- Exercise inputs
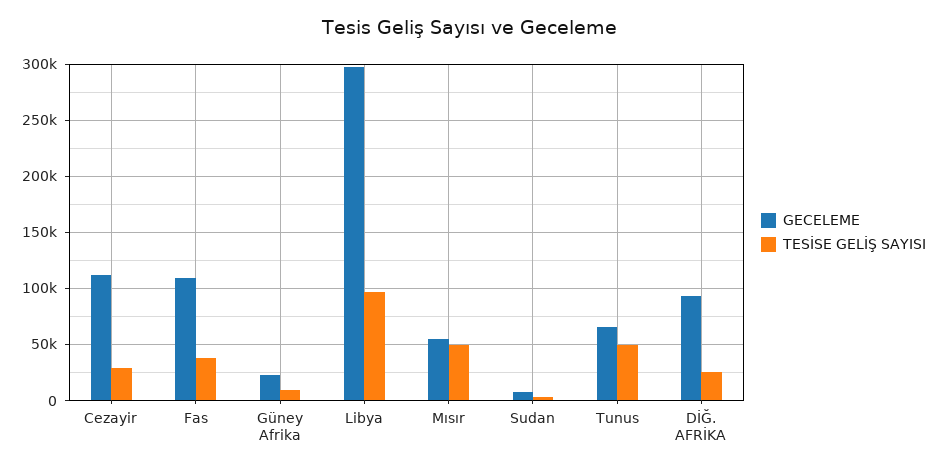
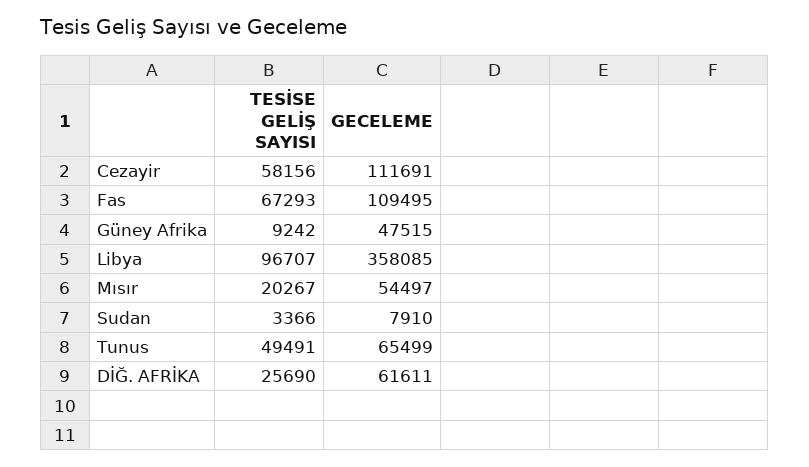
TESİSE GELİŞ SAYISI, Cezayir: 30000 -> 58156
TESİSE GELİŞ SAYISI, Fas: 40000 -> 67293
GECELEME, Güney Afrika: 20000 -> 47515
GECELEME, Libya: 300000 -> 358085
TESİSE GELİŞ SAYISI, Mısır: 50000 -> 20267
GECELEME, DİĞ. AFRİKA: 90000 -> 61611

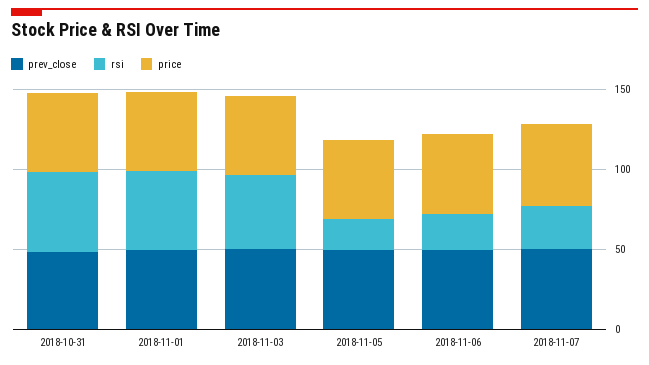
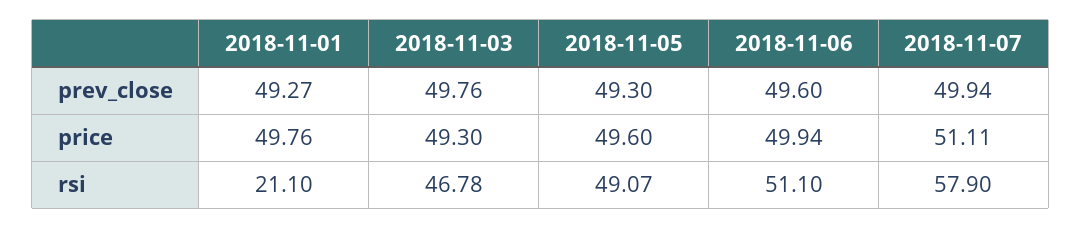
prev_close, 2018-10-31: 50 -> none
rsi, 2018-10-31: 50 -> none
price, 2018-10-31: 50 -> none
rsi, 2018-11-01: 50 -> 21.1
rsi, 2018-11-05: 20 -> 49.07
rsi, 2018-11-06: 20 -> 51.1
rsi, 2018-11-07: 30 -> 57.9

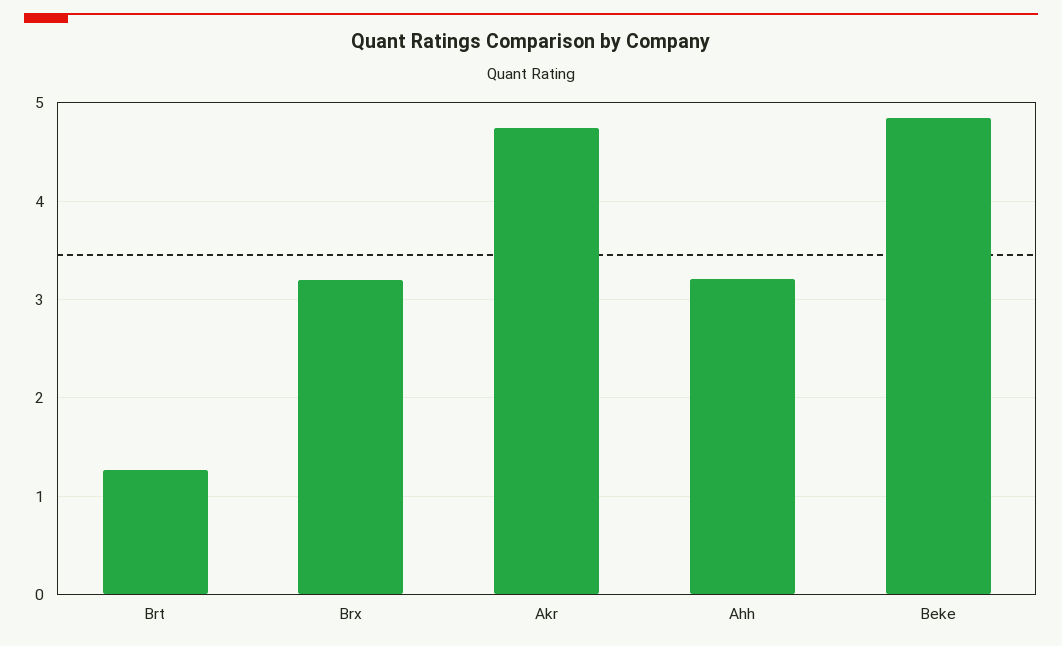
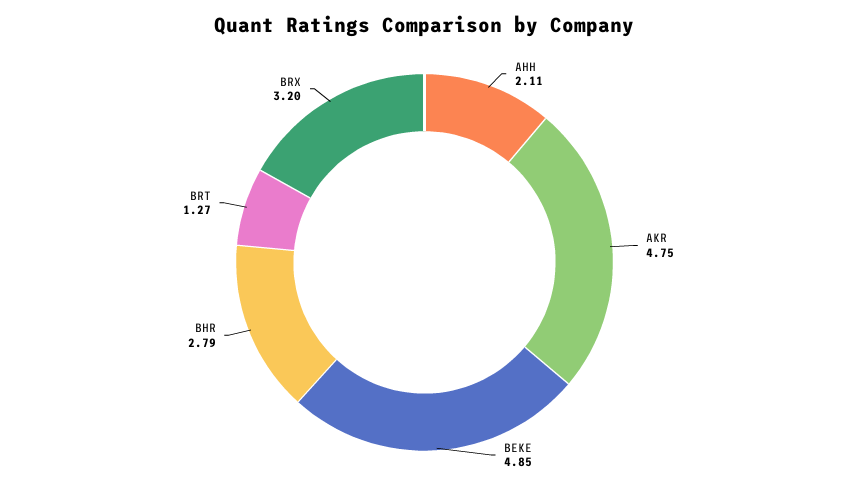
Ahh: 3.2 -> 2.11
BHR: none -> 2.79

- What you are asked to do
Please output all the records above exactly, leaving out every picture.

- Exercise solution
TESİSE GELİŞ SAYISI, Cezayir: 30000 -> 58156
TESİSE GELİŞ SAYISI, Fas: 40000 -> 67293
GECELEME, Güney Afrika: 20000 -> 47515
GECELEME, Libya: 300000 -> 358085
TESİSE GELİŞ SAYISI, Mısır: 50000 -> 20267
GECELEME, DİĞ. AFRİKA: 90000 -> 61611

prev_close, 2018-10-31: 50 -> none
rsi, 2018-10-31: 50 -> none
price, 2018-10-31: 50 -> none
rsi, 2018-11-01: 50 -> 21.1
rsi, 2018-11-05: 20 -> 49.07
rsi, 2018-11-06: 20 -> 51.1
rsi, 2018-11-07: 30 -> 57.9

Ahh: 3.2 -> 2.11
BHR: none -> 2.79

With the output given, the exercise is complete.